In her teens, hoping to earn money for singing lessons, Rosing worked as a stenographer and typist at a building materials company in Chicago. In time, she learned the business, and formed the Astrid S. Rosing Inc., a successful building materials dealer. She owned a fleet of motor trucks (still a novelty in 1915 Chicago) and several warehouses and supply yards. "Men told me it was no business for a woman," she recalled later. "No, that didn't discourage me and I never for a minute had any notion of giving up." She spoke to the Illinois Clay Manufacturers' Association convention in 1917.

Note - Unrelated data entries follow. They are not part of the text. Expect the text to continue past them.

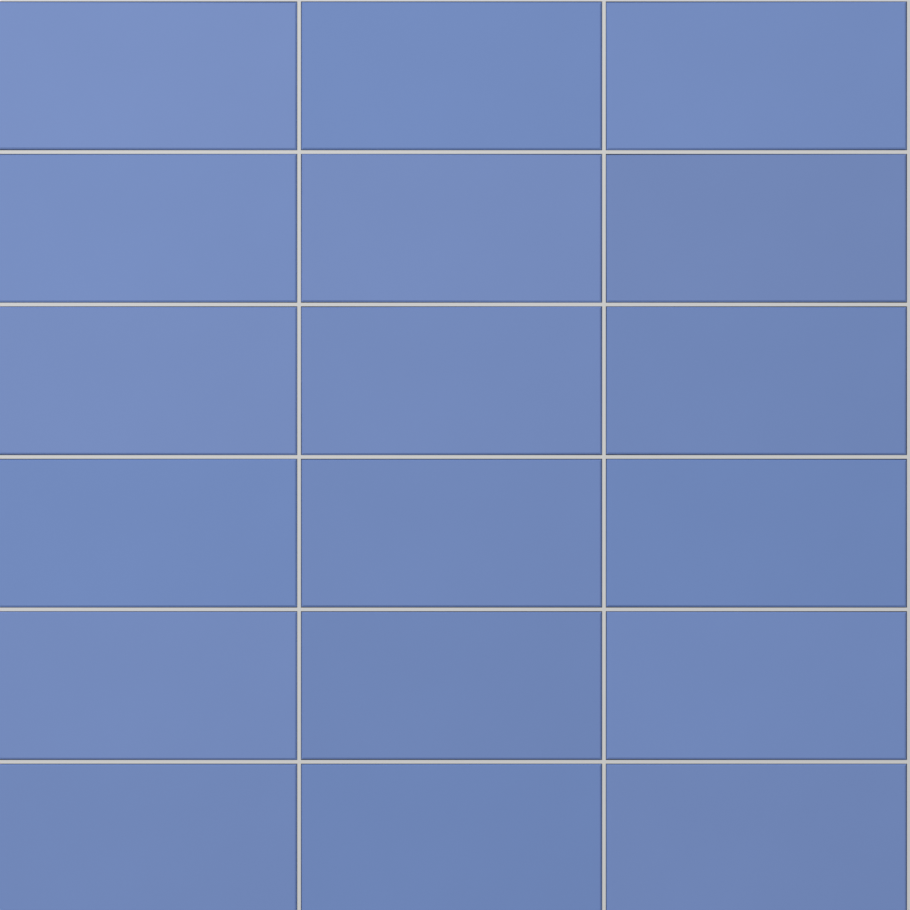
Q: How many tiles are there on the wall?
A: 18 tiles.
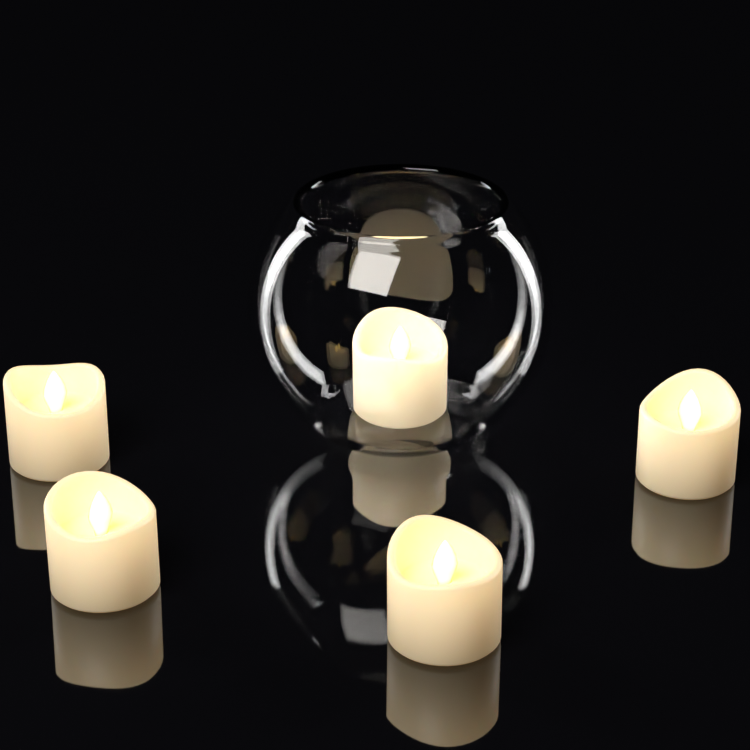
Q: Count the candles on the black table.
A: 5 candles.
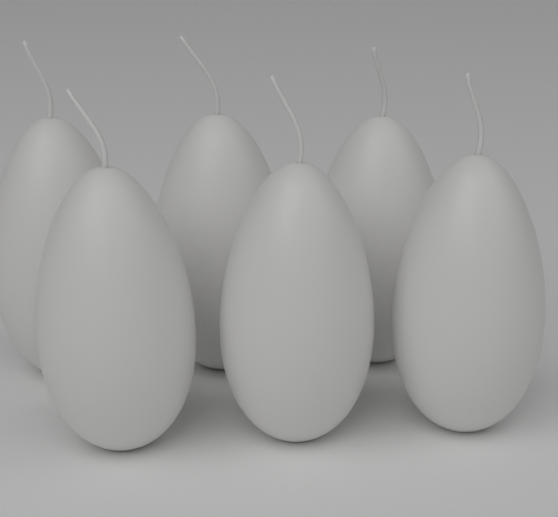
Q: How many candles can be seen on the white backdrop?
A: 6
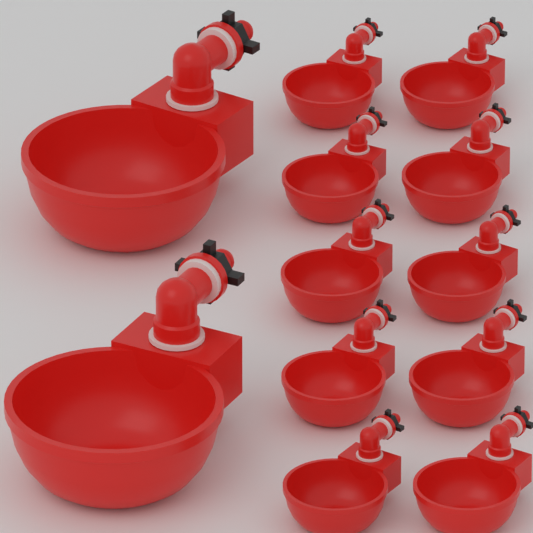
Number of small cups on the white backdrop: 10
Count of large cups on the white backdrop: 2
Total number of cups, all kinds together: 12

Later in life, Sawyer did literary translations from Danish to English, including a children's book by Torry Gredsted, The Castle of Contentment: Letters from a Jutland Farm (1937) by Gunnar Nislev, Kaj Munk's VIctory and He Sits at the Crucible (1944). She also translated Hjalmar Meidell's Henry VIII and Catherine Howard from Norwegian to English.

Sawyer was also co-founder and vice-president of the Chicago Equestrian Association.

== Personal life ==
Astrid Rosing married American engineer, Walter Percy Sawyer, in 1918, in Chicago. He worked at Astrid S. Rosing, Inc. "Never leave your work to find yourself a husband," she advised. "Let him find you." They had a daughter, Helen Marion Sawyer. Astrid Rosing Sawyer died in 1954, aged 79 years, in Illinois.